Ciekawie na tym tle rysuje się rola związków zawodowych, które niekoniecznie nadążają za zmieniającymi się preferencjami pracowników i niekoniecznie właściwie reprezentują ich interesy. Ba, niekiedy dochodzi wręcz do nadużyć, tym bardziej, że związkowcy są pod specjalną ochroną i zdarza się, że to prowokuje do nieuprawnionych zachowań. Pracodawcy dla świętego spokoju nie są skłonni do dociekliwości co jest błędem, bo może to kreować bardzo konkretne ryzyka.

Pojawia się pytanie, jak można zarządzać pracownikami i firmą w tak trudnych czasach? Tym bardziej, że na podstawie nowego ładu podatkowego menedżerowie finansowo stracą najbardziej. A jednocześnie kryteria zostały zdefiniowane na takim poziomie, że w przypadku bardziej specjalistycznych zawodów obejmie to nawet szeregowych pracowników („Polski Ład..."). Dodatkowo całe grupy pracowników oberwały rykoszetem, nawet jeśli dziury będą sukcesywnie łatane.

Reklama
Reklama

Na to oczywiście nakłada się coraz większe ryzyko menedżerów, rosnące wprost proporcjonalnie do niejasności przepisów. A nieintencjonalne naruszenie prawa (czy wręcz samo podejrzenie) często spotyka się z zupełnie nieproporcjonalną reakcją organów ścigania. Przy czym przecież „normalny" człowiek nie ma pojęcia, jak się zachować w przypadku wizyty służb. Uczciwy człowiek przecież z reguły nie zna procedur z tym związanych, nie ma telefonu do adwokata, a prawnicy w spółkach specjalizują się w zagadnieniach korporacyjnych i branżowych, a nie karnych.

Tym ważniejszy wydaje się transfer ryzyka. Branża ubezpieczeniowa stara się nadążać na coraz szerszym zakresem odpowiedzialności menedżerów, choć nie jest to łatwe. A do tego poziom skomplikowania umów ubezpieczeniowych często przewyższa poziom komplikacji regulacji, którym poddawani są menedżerowie. Dlatego bardzo ważne jest właściwe dobranie polisy, aby potem się nie okazało, że padliśmy ofiarami drobnego druczku. Katalog wyłączeń niekoniecznie jest intuicyjny i łatwy do zrozumienia. Dodatkowo powinniśmy zwrócić uwagę na limity wypłat, gdyż w odniesieniu do jednej osoby mogą wydawać się wystarczające, ale jeśli sankcje obejmą cały zarząd, wówczas może dojść do nieprzyjemnych sytuacji.

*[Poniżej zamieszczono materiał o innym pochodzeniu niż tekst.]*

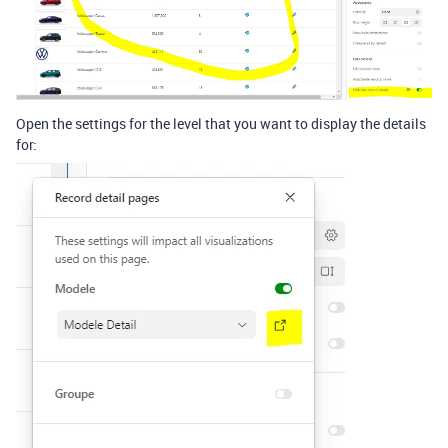
Open the settings for the level that you want to display the details
for:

Oczywiście nowych wyzwań regulacyjnych jest dużo więcej. Kwestie pracownicze są coraz istotniejszym obszarem raportowania w ramach ESG. Luka płacowa przestaje być pojęciem abstrakcyjnym, lecz wiązać się będzie ze ścisłymi wymogami dotyczącymi najpierw raportowania, a następnie jej wyeliminowania. Także obowiązujący po raz pierwszy względem raportów za rok 2021 wymóg raportowania względem Taksonomii Sustainable Finance odnosi się do tzw. minimum safeguards, obejmujących prawa pracownicze. Uregulowanie kwestii pracowniczych będzie zatem w coraz większym stopniu wpływać na prowadzenie biznesu.